Recent progress on fabrication of ZnO/biomass composite for the abatement of organic pollutants in water/wastewater treatment


  • Marina Pastre Rio de Janeiro State University - UERJ, Rio de Janeiro, Brazil
  • Deivisson L. Cunha Rio de Janeiro State University - UERJ, Rio de Janeiro, Brazil
  • Marcia Marques Rio de Janeiro State University - UERJ, Rio de Janeiro, Brazil


Waste biomass; ZnO; composite photocatalysts; organic pollutants; wastewater


The application of composites made of zinc oxide (ZnO) and biomass as photocatalysts (ZnBPs) has emerged as an efficient and eco-friendly alternative class of destructive treatment technique applied for degradation of organic pollutants.
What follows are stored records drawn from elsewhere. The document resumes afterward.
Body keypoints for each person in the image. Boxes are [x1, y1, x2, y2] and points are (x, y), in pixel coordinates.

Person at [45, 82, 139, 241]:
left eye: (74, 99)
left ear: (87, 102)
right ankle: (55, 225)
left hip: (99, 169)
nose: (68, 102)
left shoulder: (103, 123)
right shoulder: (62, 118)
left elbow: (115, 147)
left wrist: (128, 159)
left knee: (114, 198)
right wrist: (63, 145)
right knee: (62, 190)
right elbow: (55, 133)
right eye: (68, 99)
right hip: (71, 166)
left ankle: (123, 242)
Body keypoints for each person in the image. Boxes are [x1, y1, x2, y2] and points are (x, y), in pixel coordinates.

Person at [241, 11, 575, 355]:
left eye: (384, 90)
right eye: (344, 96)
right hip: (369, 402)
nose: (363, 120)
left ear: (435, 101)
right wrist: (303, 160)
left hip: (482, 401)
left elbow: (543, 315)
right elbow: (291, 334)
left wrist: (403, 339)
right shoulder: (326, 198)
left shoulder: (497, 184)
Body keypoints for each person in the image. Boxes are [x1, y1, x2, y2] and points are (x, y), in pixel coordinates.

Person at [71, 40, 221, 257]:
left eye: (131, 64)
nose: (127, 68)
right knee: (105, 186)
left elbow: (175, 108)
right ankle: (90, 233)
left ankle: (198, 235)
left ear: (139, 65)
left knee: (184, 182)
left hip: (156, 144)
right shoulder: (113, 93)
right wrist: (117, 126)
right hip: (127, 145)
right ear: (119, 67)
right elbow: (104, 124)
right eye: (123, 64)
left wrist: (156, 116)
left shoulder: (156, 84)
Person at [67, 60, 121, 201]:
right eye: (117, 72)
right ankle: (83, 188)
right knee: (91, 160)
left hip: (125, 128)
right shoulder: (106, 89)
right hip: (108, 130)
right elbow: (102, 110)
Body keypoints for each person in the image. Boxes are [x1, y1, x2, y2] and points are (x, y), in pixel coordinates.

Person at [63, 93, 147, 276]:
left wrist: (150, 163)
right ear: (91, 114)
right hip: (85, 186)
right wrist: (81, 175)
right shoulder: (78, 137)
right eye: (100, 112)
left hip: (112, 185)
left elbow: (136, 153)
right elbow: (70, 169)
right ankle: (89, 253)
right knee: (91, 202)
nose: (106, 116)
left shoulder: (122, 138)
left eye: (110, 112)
Among the semiconductors traditionally used in heterogeneous photocatalysis, ZnO has shown satisfactory attributes, which includes mechanical-thermal stability, low cost, non-toxicity, and a wide direct band gap (3.37 eV), absorbing UV irradiation, but limited in the visible region. Fast electron/hole pair recombination rate is also one of the ZnO main drawbacks. Coupling adsorption with photocatalysis to develop ZnBPs is a promising strategy to remove organic pollutants due to the synergistic effect. Waste biomass derived materials can provide multiple function groups, which can enrich organic pollutants onto the surface of the photocatalysts thus facilitating the following transformation mediated by ZnO. Biomass can also help the recovery of ZnBPs and even increases the absorption of sunlight irradiation spectrum. In the present work, a review of the recent progress of ZnBPs preparation methods as well as synergistic effects of adsorptive and photocatalytic activities for organic pollutants removal in water was addressed. The literature survey was limited to peer-reviewed publications written in English between 2010 until August 2020. In total, 20 articles were selected based on their focus on composite preparation methods, characterization and material performance. The fabrication of ZnBPs is discussed in detail and two categories of methods were considered to prepare ZnBPs: (i) one-step synthesis and (ii) two-step synthesis. A considerable enhancement in the capacity for photocatalytic degradation of organic pollutants was obtained with ZnBPs application compared to control, especially for organic dyes. The characteristics of the ZnBPs are presented and the impacts on adsorption and photocatalytic efficiency performance is addressed. Projections and perspectives for realistic applications of these materials were outlined.